Unfortunately, HIV/Aids are still topics that must be discussed and addressed, particularly by those who have small or adolescent children. HIV is an infection that can result in full-blown Aids (Acquired Immune Deficiency Syndrome) which is a chronic illness that often has no symptoms.

HIV and Aids are not topics that should be swept under the rug in the hopes that your child or teen never has to face the consequences. HIV can be transmitted through sharing needles when using drugs or through sexual contact. The exchange of specific fluids in the body leads to HIV. Children and adolescents should be educated about these infections early on; it's also important that day cares, schools, health care providers and youth organizations provide brochures, pamphlets or other information about these conditions.

While it is essential that young children and adolescents learn about HIV and Aids, it's just as important that they realize that HIV and Aids are not infections that can spread easily like the common cold. Children need to know that they will not "catch" aids by drinking at the water fountain after other children have drank, and that touching someone will not spread the infection. While you want your child or adolescent to be aware of the dangers, you do not want them to become obsessed to the point that they are afraid to live an ordinary life.
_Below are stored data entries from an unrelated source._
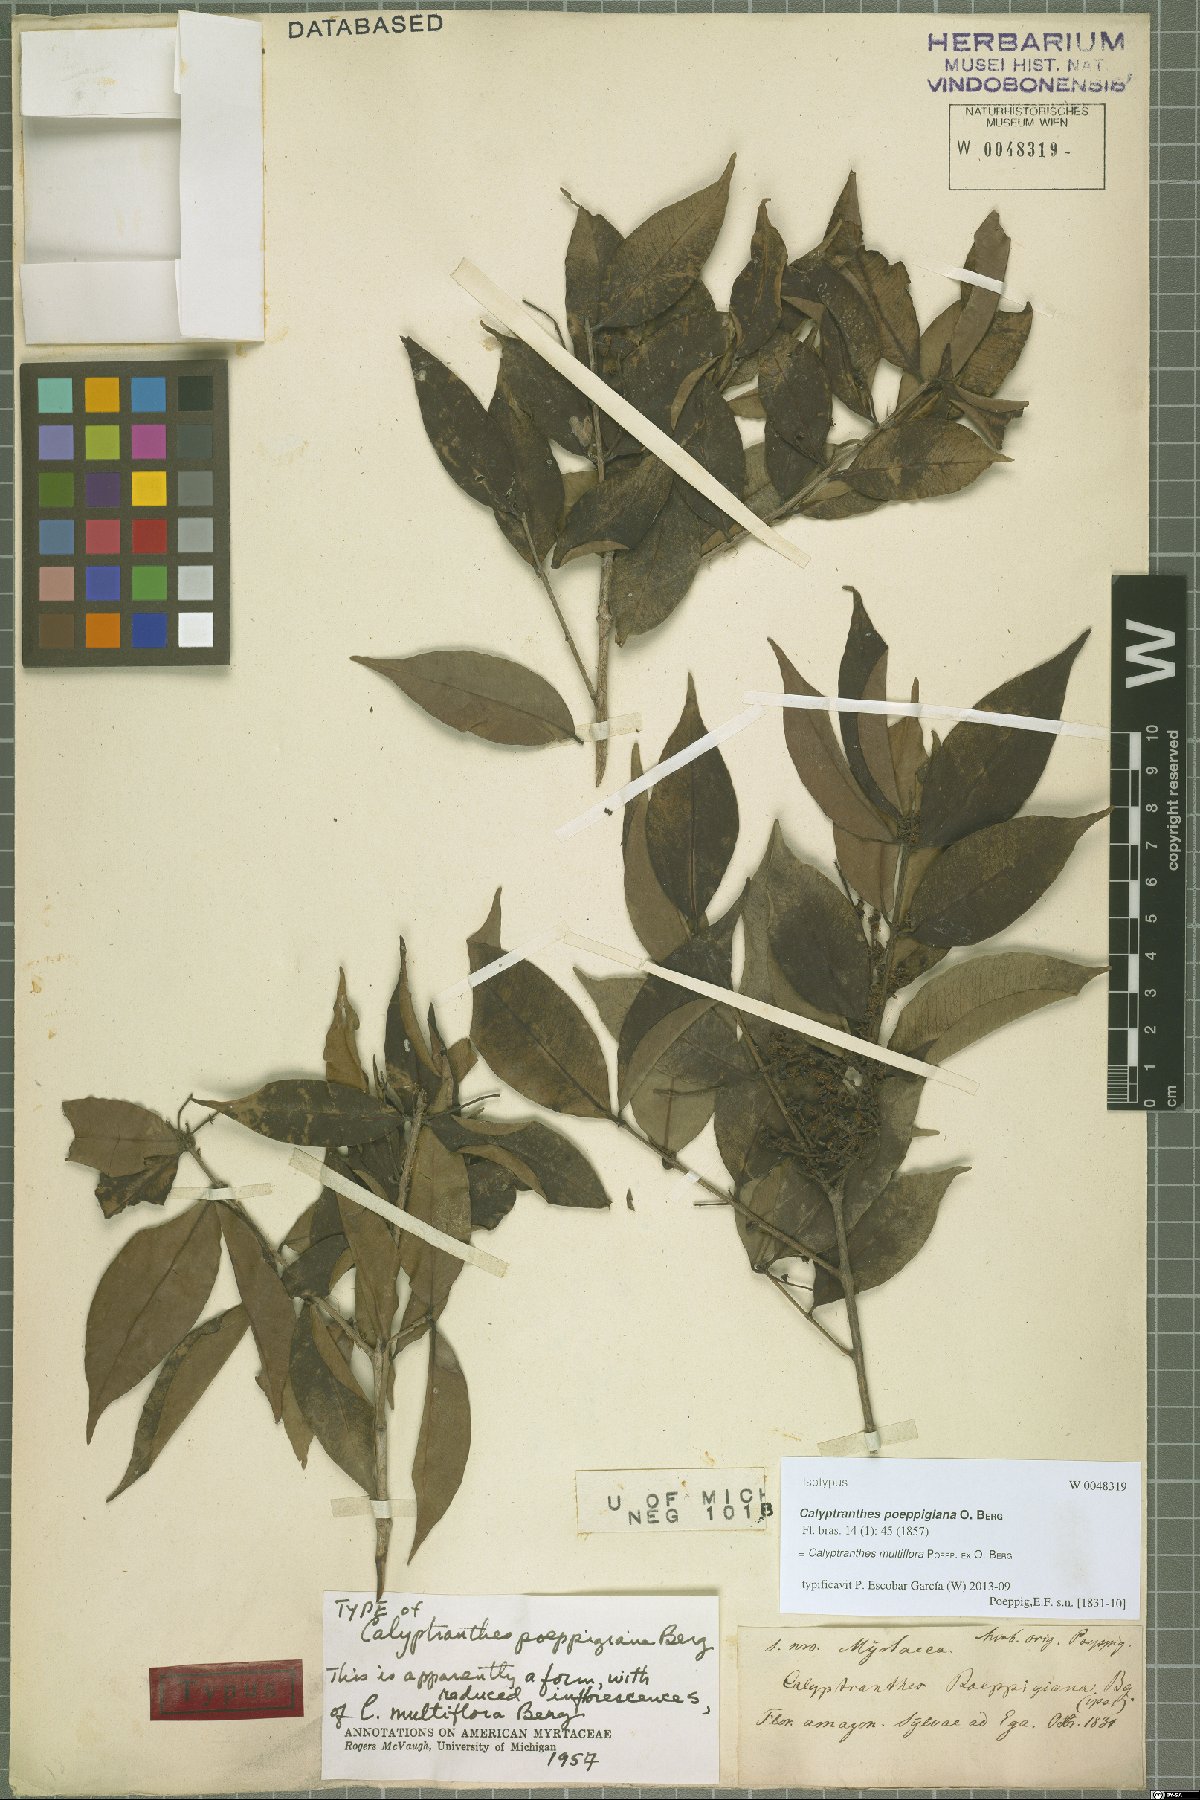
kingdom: Plantae
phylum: Tracheophyta
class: Magnoliopsida
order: Myrtales
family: Myrtaceae
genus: Myrcia
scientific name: Myrcia aulomyrcioides
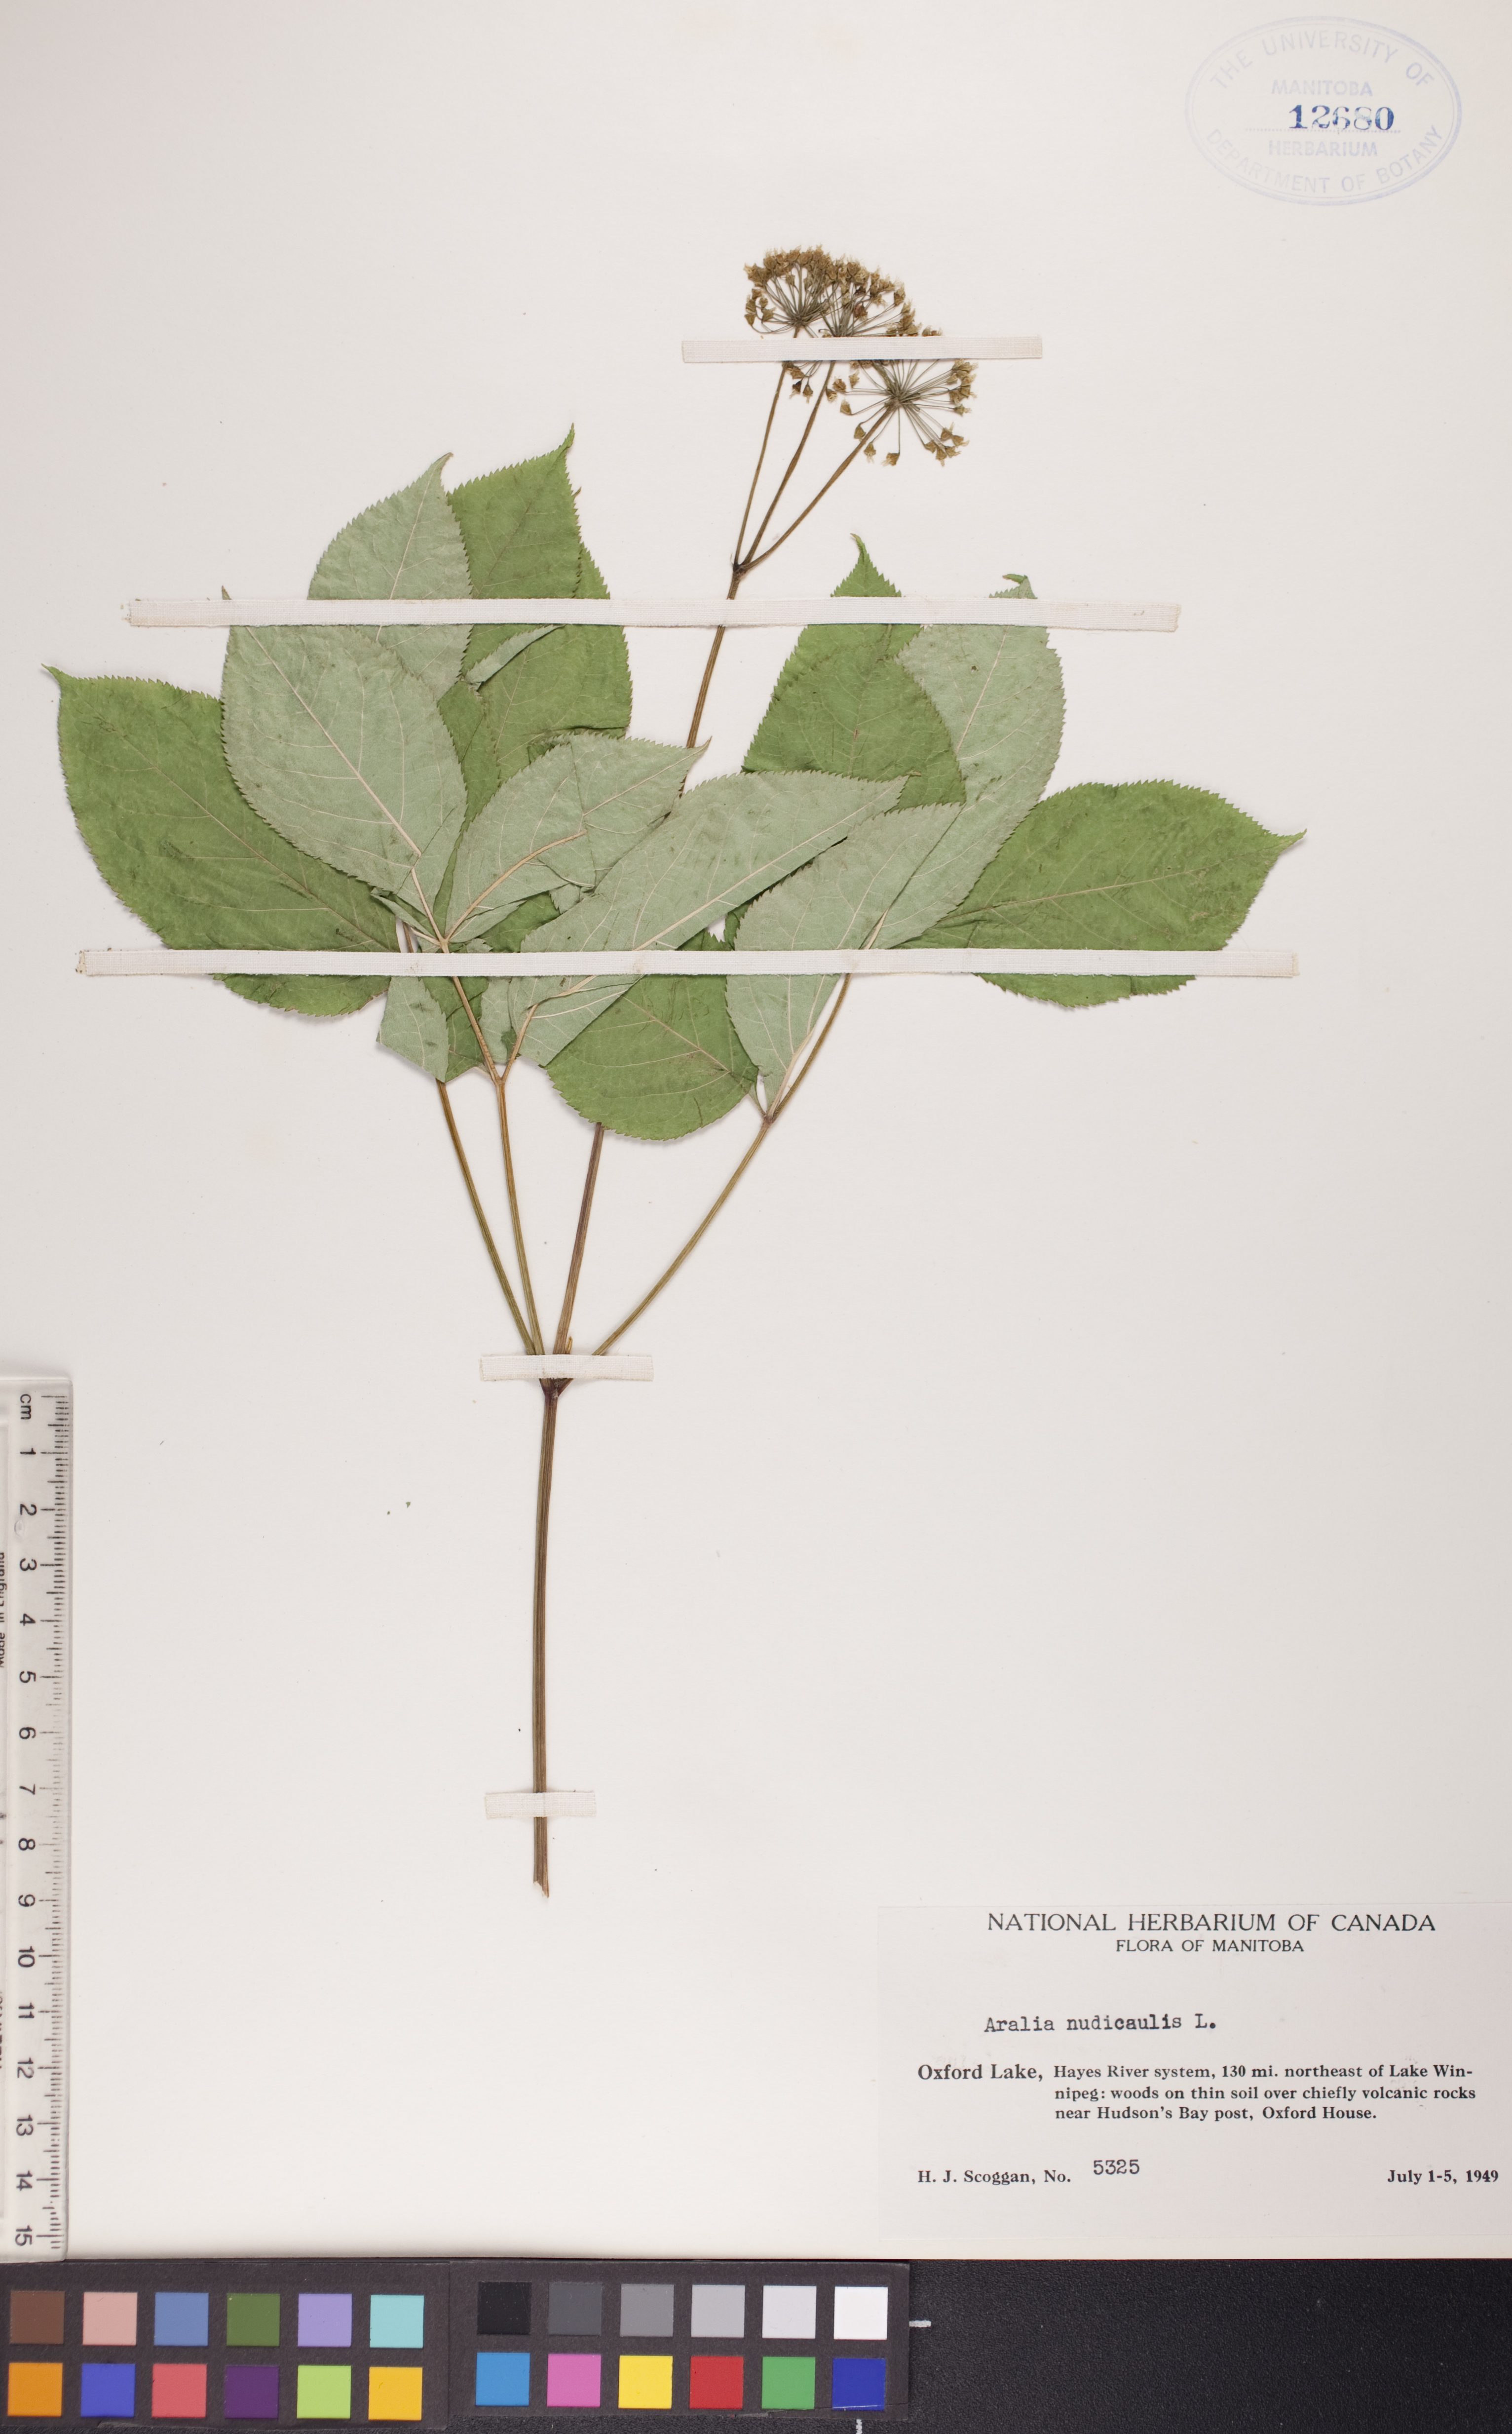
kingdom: Plantae
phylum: Tracheophyta
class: Magnoliopsida
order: Apiales
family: Araliaceae
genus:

Ideally, you should talk with your adolescent child before they reach the age when many teens begin experimenting with drugs or sex. Relate your discussions to a news story you saw on television, or an article in a magazine or newspaper. It may be uncomfortable, but educating your child on the dangers of HIV and Aids is absolutely essential. Ask your child if they are learning about these conditions in school.

Be sure that you have all of your facts straight before you discuss HIV and Aids with your child. For example, a younger child may ask if small children can get HIV or Aids. You should explain that while they can be born with HIV if the mother was infected during pregnancy, your child should not worry about contracting HIV in a school or daycare setting.

If your child has contracted Aids or is HIV positive, who should you inform? While you won't want everyone to know, it is important that your health care provider be aware of the situation. Your child's doctor or dentist should know, and possibly those in authority positions at school should any medical emergency arise. Disclosure to others is a matter of your own discretion.

When it comes to HIV/Aids and your child or adolescent, be smart. While you don't want to alarm or frighten them, you do want your child to be "in the know" about conditions that could potentially steal their lives.